Pāṇini was illiterate! How marvelous!

I have long known that the first grammarian was a 4th century BCE Indian named Pāṇini. I'd tacitly assumed that he was literate and that, consequently, he produced written texts. I've just learned that that is not so. This is from a Language Log post by Geoff Pullum:
...the finest and most detailed phonological description of any language was done about 3,000 years ago for Sanskrit by an ancient Indian known to us as Panini (sticklers note: the first "n" should have a dot under it to indicate retroflexion). If language was not "prominent" for Panini and his devoted circle of followers, successors, and commentators, I don't know what it would mean for language to be "prominent". But Panini was not literate: his phonological description was cast in the form of a dense oral recitation rather like a kind of epic poem, and designed to be memorized and repeated orally. The wonderful Devanagari writing system had yet to be developed. (When it was, naturally it was beautifully designed for Indic languages, because it had the insight of a phonological genius underpinning it.)
I am astounded. Think about it. How'd they do it – Pāṇini and his students?

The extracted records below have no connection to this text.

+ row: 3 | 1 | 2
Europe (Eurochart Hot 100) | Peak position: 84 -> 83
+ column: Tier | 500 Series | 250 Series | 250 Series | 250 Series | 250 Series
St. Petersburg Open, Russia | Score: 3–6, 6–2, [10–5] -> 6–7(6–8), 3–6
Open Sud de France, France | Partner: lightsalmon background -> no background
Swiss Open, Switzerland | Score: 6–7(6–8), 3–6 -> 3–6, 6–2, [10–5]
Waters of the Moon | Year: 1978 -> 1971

  1. Grumpy polemic is somewhat wearily of the moment in the U.K.

    No escape it would seem from angry stick waving at the evil other. It has become our national past- time.

    Fascinating but I would be cautious as it is essentially pre-historic, the history here is retro, I would suspect open to interpretation and potentially subject to dramatic revision.

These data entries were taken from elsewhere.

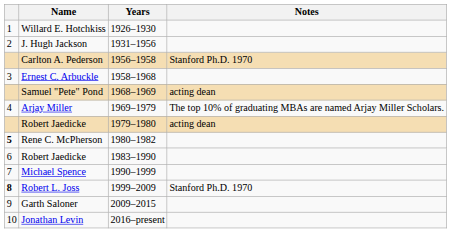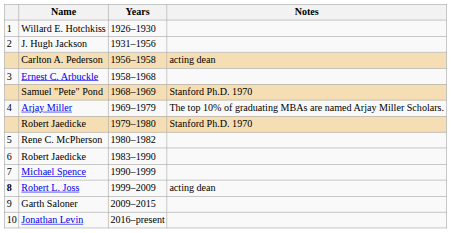Carlton A. Pederson | Notes: Stanford Ph.D. 1970 -> acting dean
Samuel "Pete" Pond | Notes: acting dean -> Stanford Ph.D. 1970
Robert Jaedicke / 1979–1980 | Notes: acting dean -> Stanford Ph.D. 1970
Rene C. McPherson | column 1: bold -> normal
Robert L. Joss | Notes: Stanford Ph.D. 1970 -> acting dean
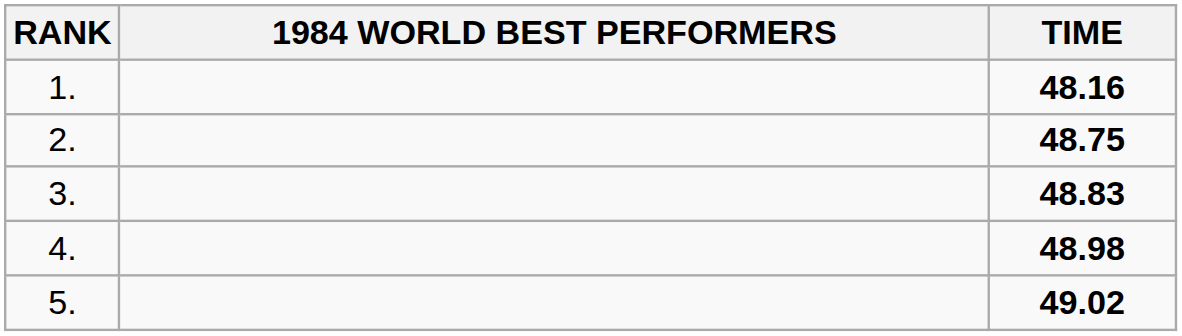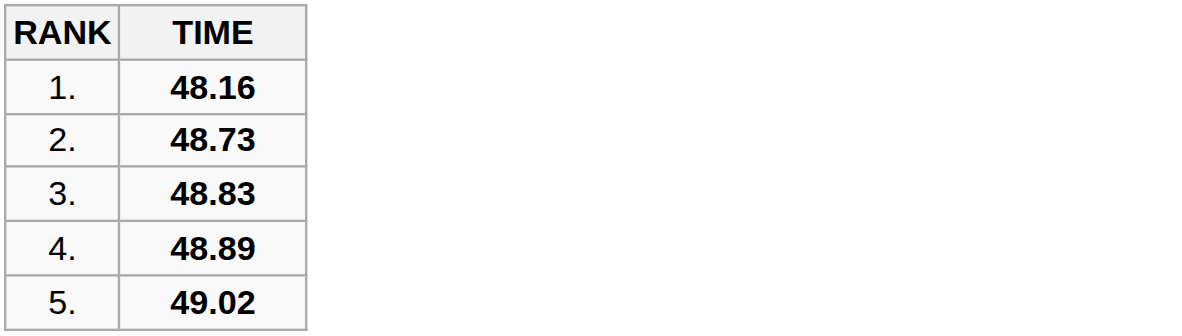- column: 1984 WORLD BEST PERFORMERS
2. | TIME: 48.75 -> 48.73
4. | TIME: 48.98 -> 48.89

    Panini also looks like a potential flag waver in a modern identity dispute. I would suspect the subject may have a wide inflection range depending on who is waving the stick.

    "When it was, naturally it was beautifully designed for Indic languages, because it had the insight of a phonological genius underpinning it."

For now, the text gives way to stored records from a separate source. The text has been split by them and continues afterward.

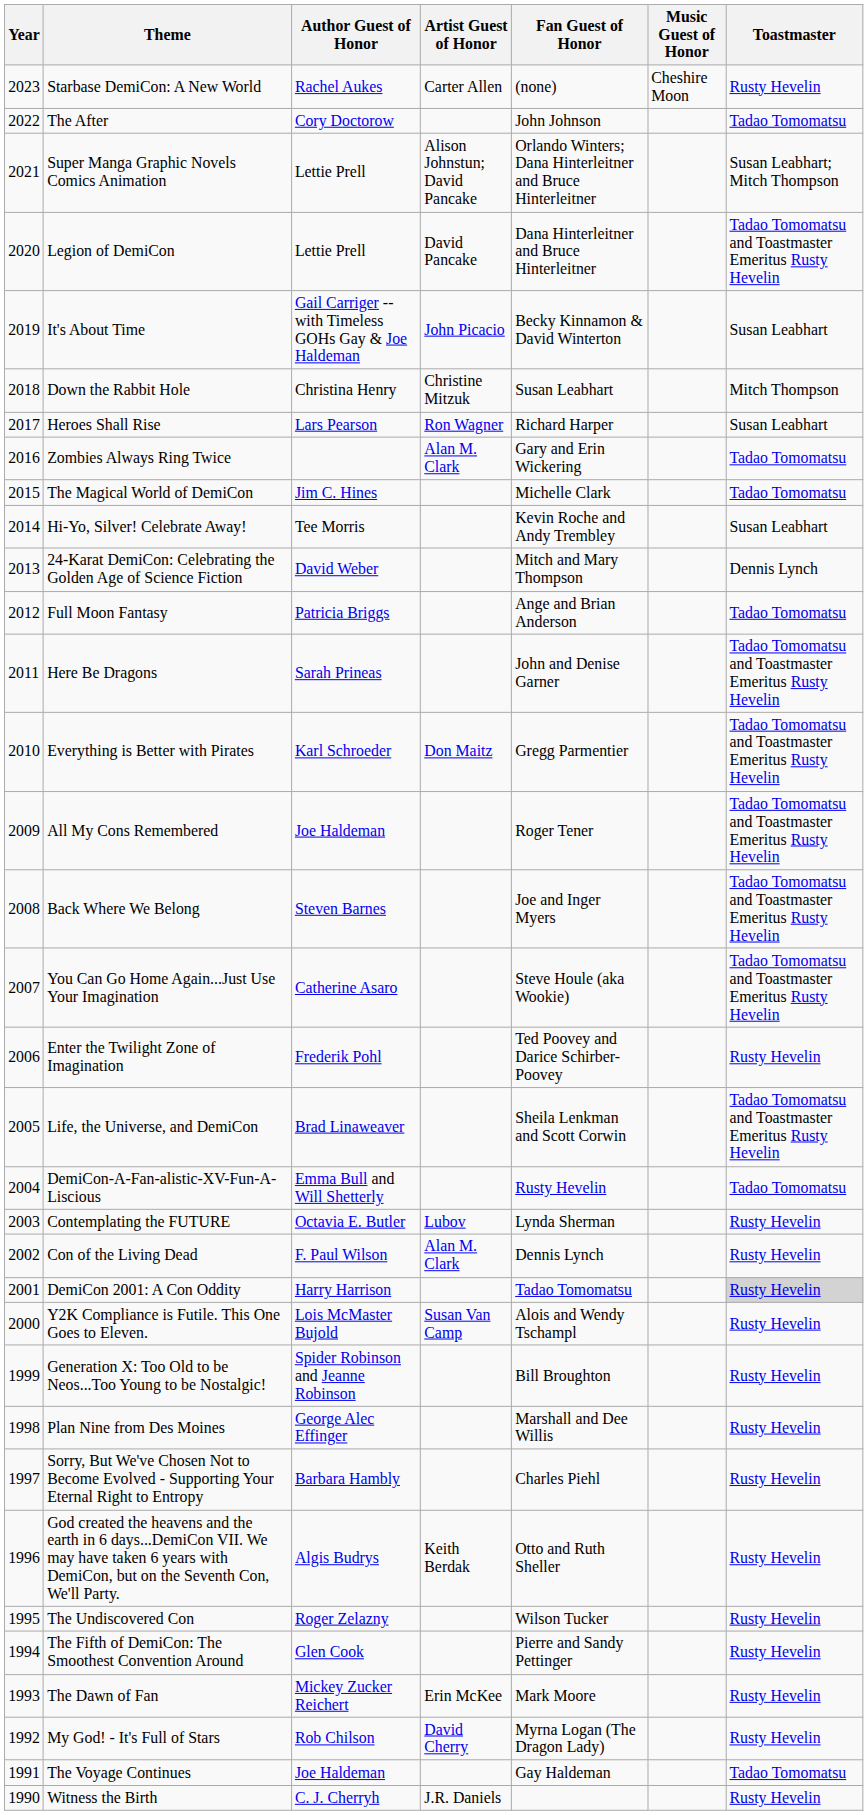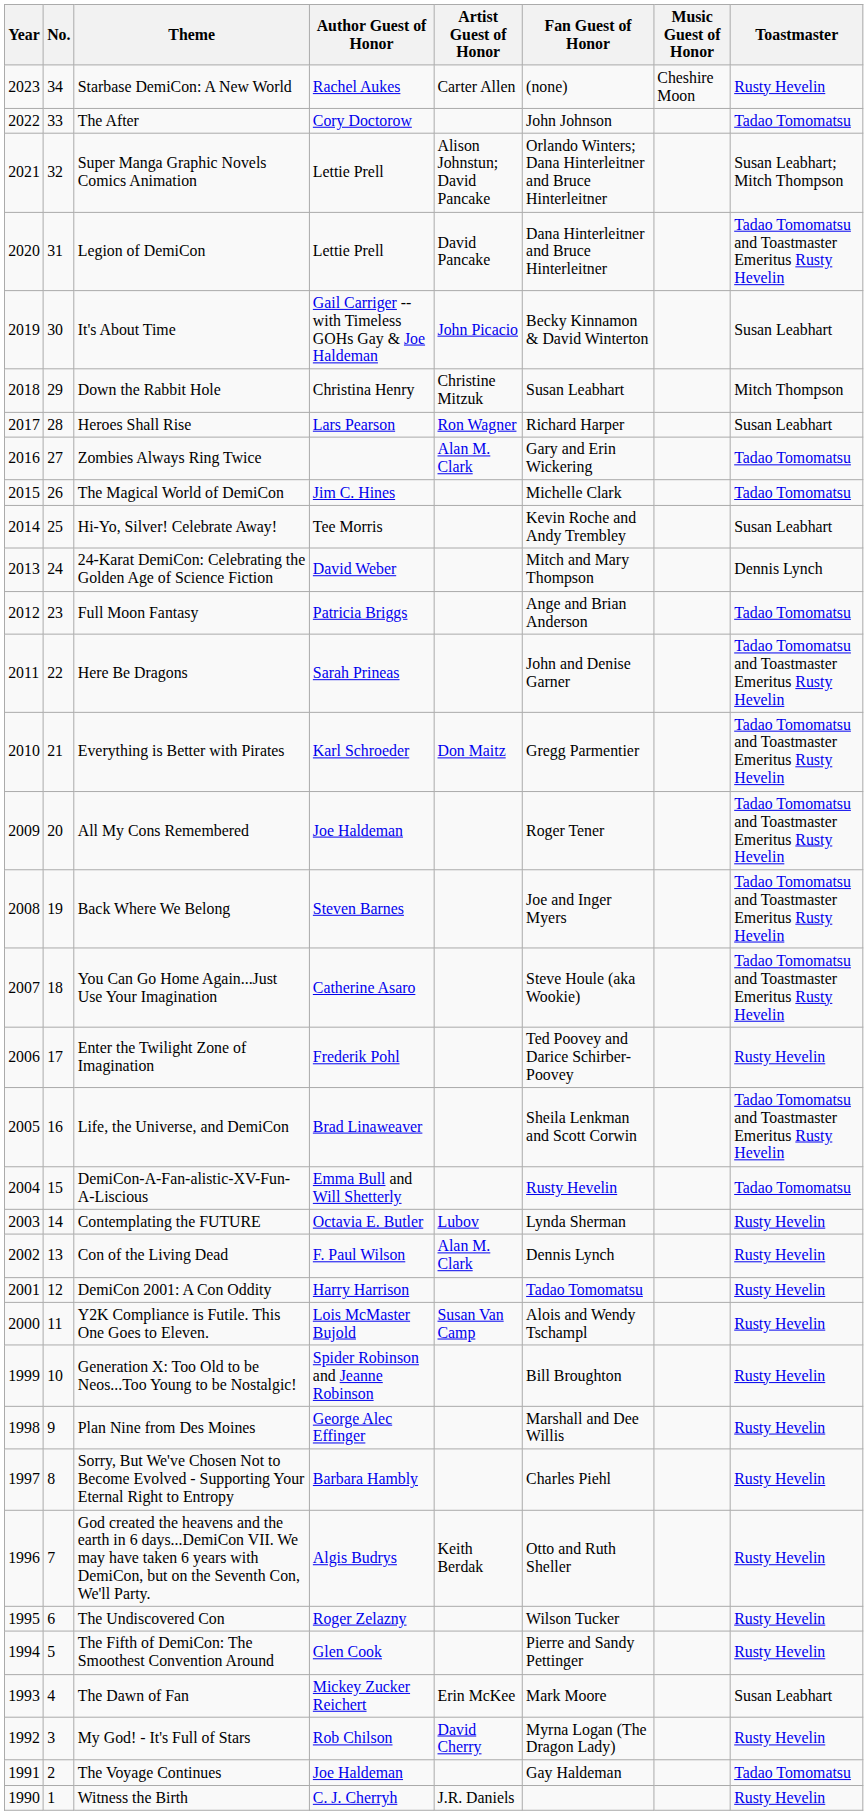+ column: No. | 34 | 33 | 32 | 31 | 30 | 29 | 28 | 27 | 26 | 25 | 24 | 23 | 22 | 21 | 20 | 19 | 18 | 17 | 16 | 15 | 14 | 13 | 12 | 11 | 10 | 9 | 8 | 7 | 6 | 5 | 4 | 3 | 2 | 1
DemiCon 2001: A Con Oddity | Toastmaster: lightgrey background -> no background
The Dawn of Fan | Toastmaster: Rusty Hevelin -> Susan Leabhart
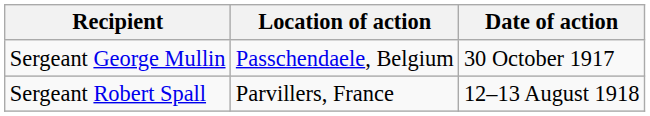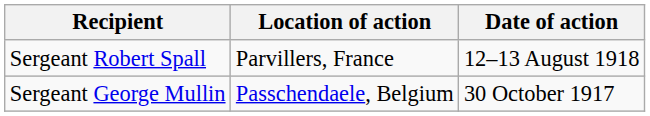rows swapped: Sergeant George Mullin <-> Sergeant Robert Spall
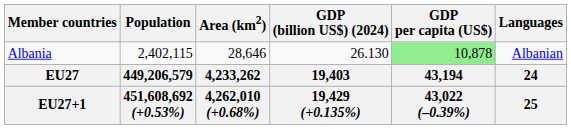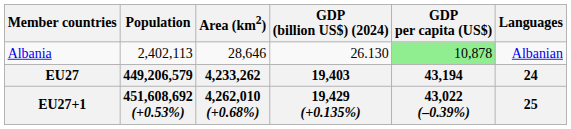Albania | Population: 2,402,115 -> 2,402,113
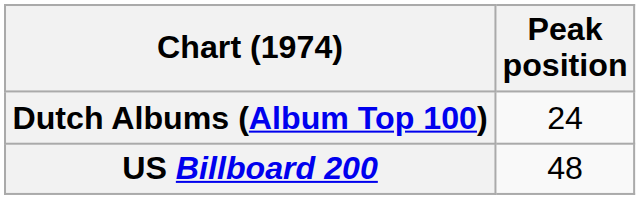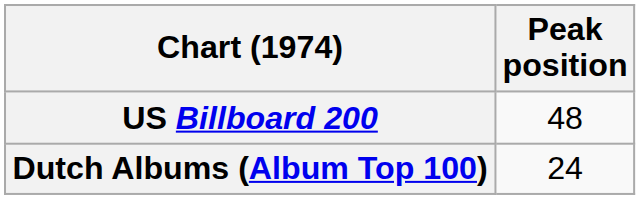rows swapped: Dutch Albums (Album Top 100) <-> US Billboard 200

    I find that almost as fascinating, it's very similar to an argument deployed in late 17th century Edinburgh. Surprising to see it deployed in 21 st century Edinburgh devoid of its problematic past (late 17th century identity politics).

    It is fascinating but my gut says potentially problematic messy history.

    1. So where are you on Brexit?

      Of course lots of history is problematically messy.

  2. So where are you on Brexit?

    An unknown legal and legislative nightmare, overseen by a class of incompetent right-wing idealists.

    Serious troubles ahead. I suspect some fudge will be attempted but the political system here seems utterly busted.

    1. "... the political system here seems utterly busted."

      Same here.

  3. You have yet to have the use of significant legislative reform which makes political elites look like they are in control.

    I would be worried as for someone like a Trump judicial reform would be the way to go. Its often the case when mars attacks.

    "Political control during the initial period of colonial occupation is invariably more symbolic than real. Severely limited in budget and personnel, the alien power has no option but to leave most of the traditional structure of control intact. Political dominance, at best, is demonstrated by sporadic intervention in those instances where acts of personal violence or public unrest are felt to compromise directly the claims of the colonial superstructure. Yet through such irregular action, the premise, if not the reality, of colonial control is maintained at a time when the colonial power could not hope to impose sustained political supervision."

    British in Africa frequently reformed local legal frameworks to directly prosecute cases of witchcraft through a series of witchcraft ordinances (you can claim to be upholding traditional values of it does not work).

    Hopefully America will detect Trump as the alien invader rather than Muslims or Mexicans and reject him at the ballot box.